When you restate the data, keep every word as it is and drop the images.

**PROVIDED RECORDS:**
------------------------

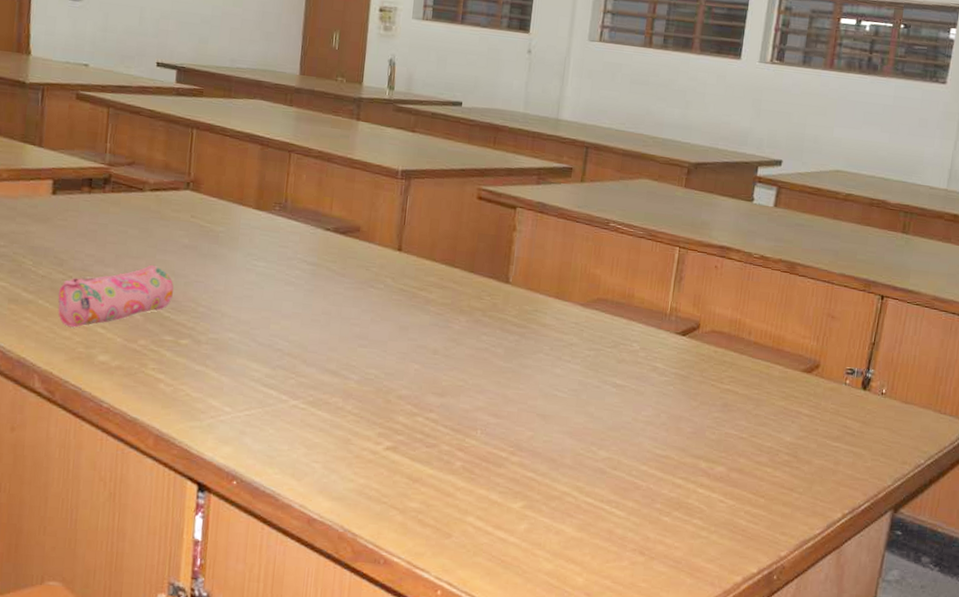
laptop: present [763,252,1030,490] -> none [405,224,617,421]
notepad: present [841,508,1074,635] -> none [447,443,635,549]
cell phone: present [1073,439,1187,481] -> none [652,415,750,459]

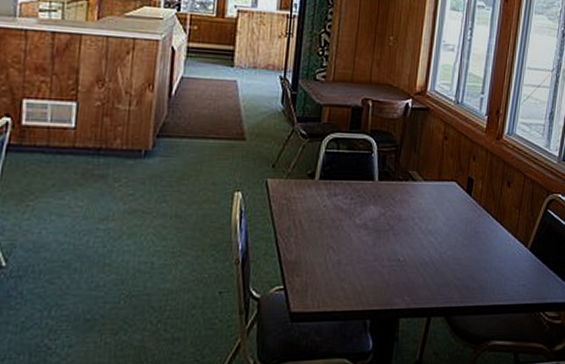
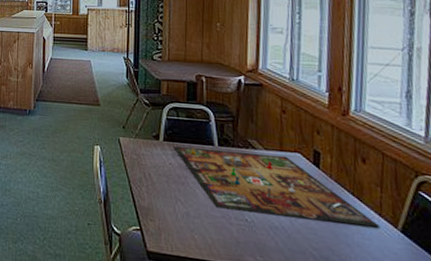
gameboard: none [330,184,513,251] -> present [173,146,379,228]

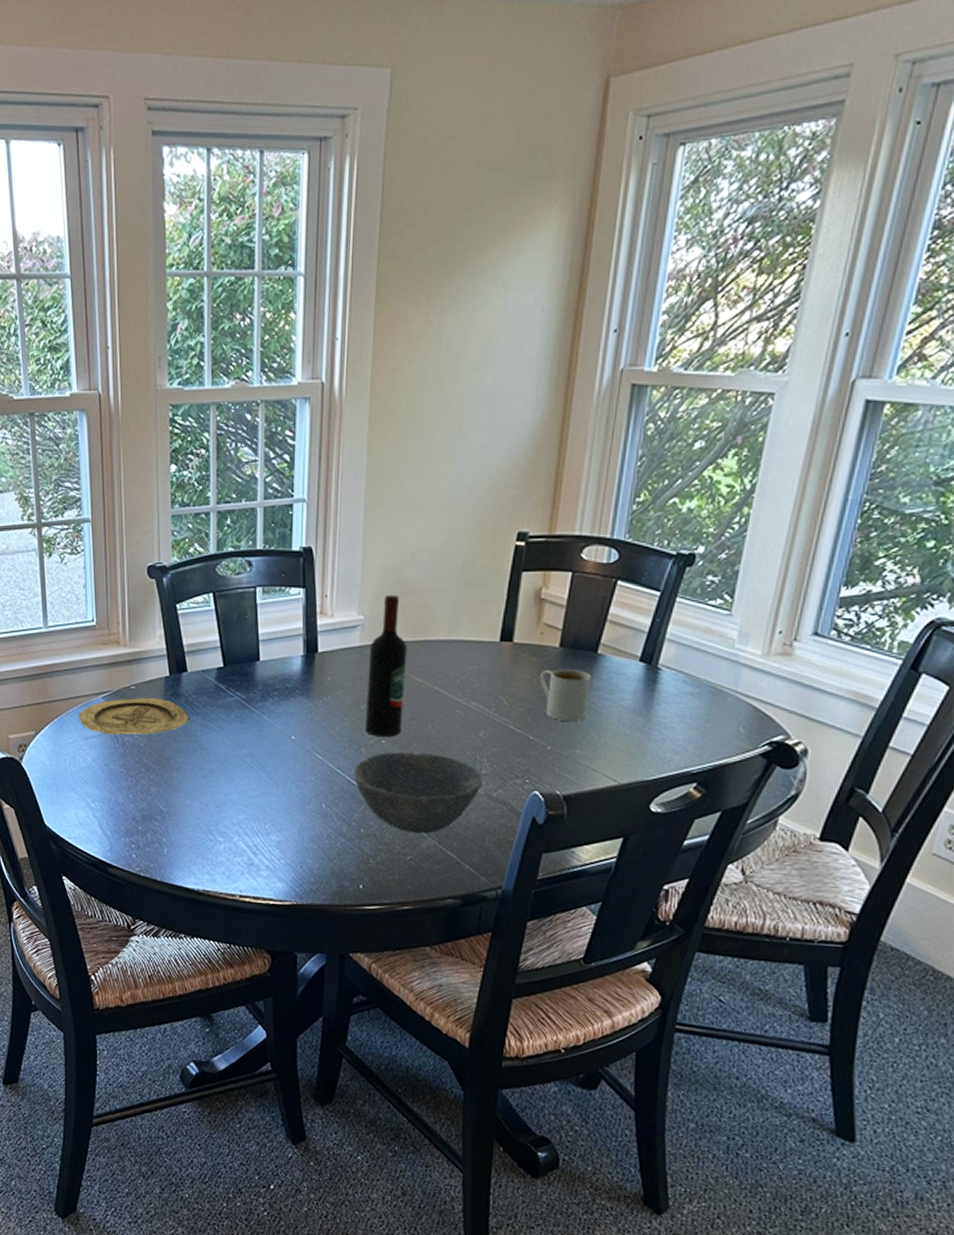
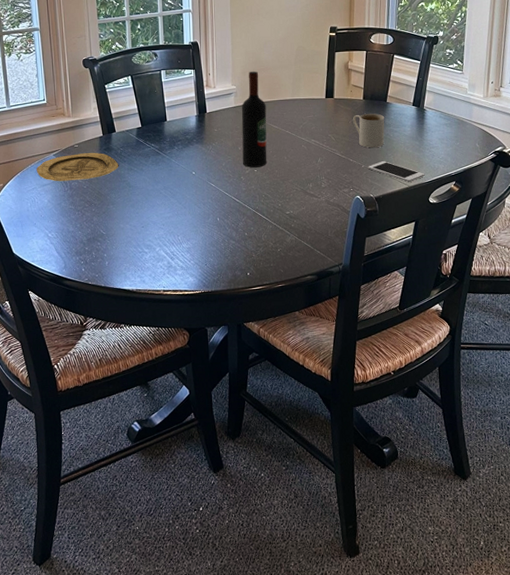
bowl: present [354,751,482,834] -> none [237,176,323,233]
cell phone: none [556,743,648,779] -> present [367,161,425,183]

------------------------

**RESPONSE TO THIS TASK:**
laptop: present [763,252,1030,490] -> none [405,224,617,421]
notepad: present [841,508,1074,635] -> none [447,443,635,549]
cell phone: present [1073,439,1187,481] -> none [652,415,750,459]

gameboard: none [330,184,513,251] -> present [173,146,379,228]

bowl: present [354,751,482,834] -> none [237,176,323,233]
cell phone: none [556,743,648,779] -> present [367,161,425,183]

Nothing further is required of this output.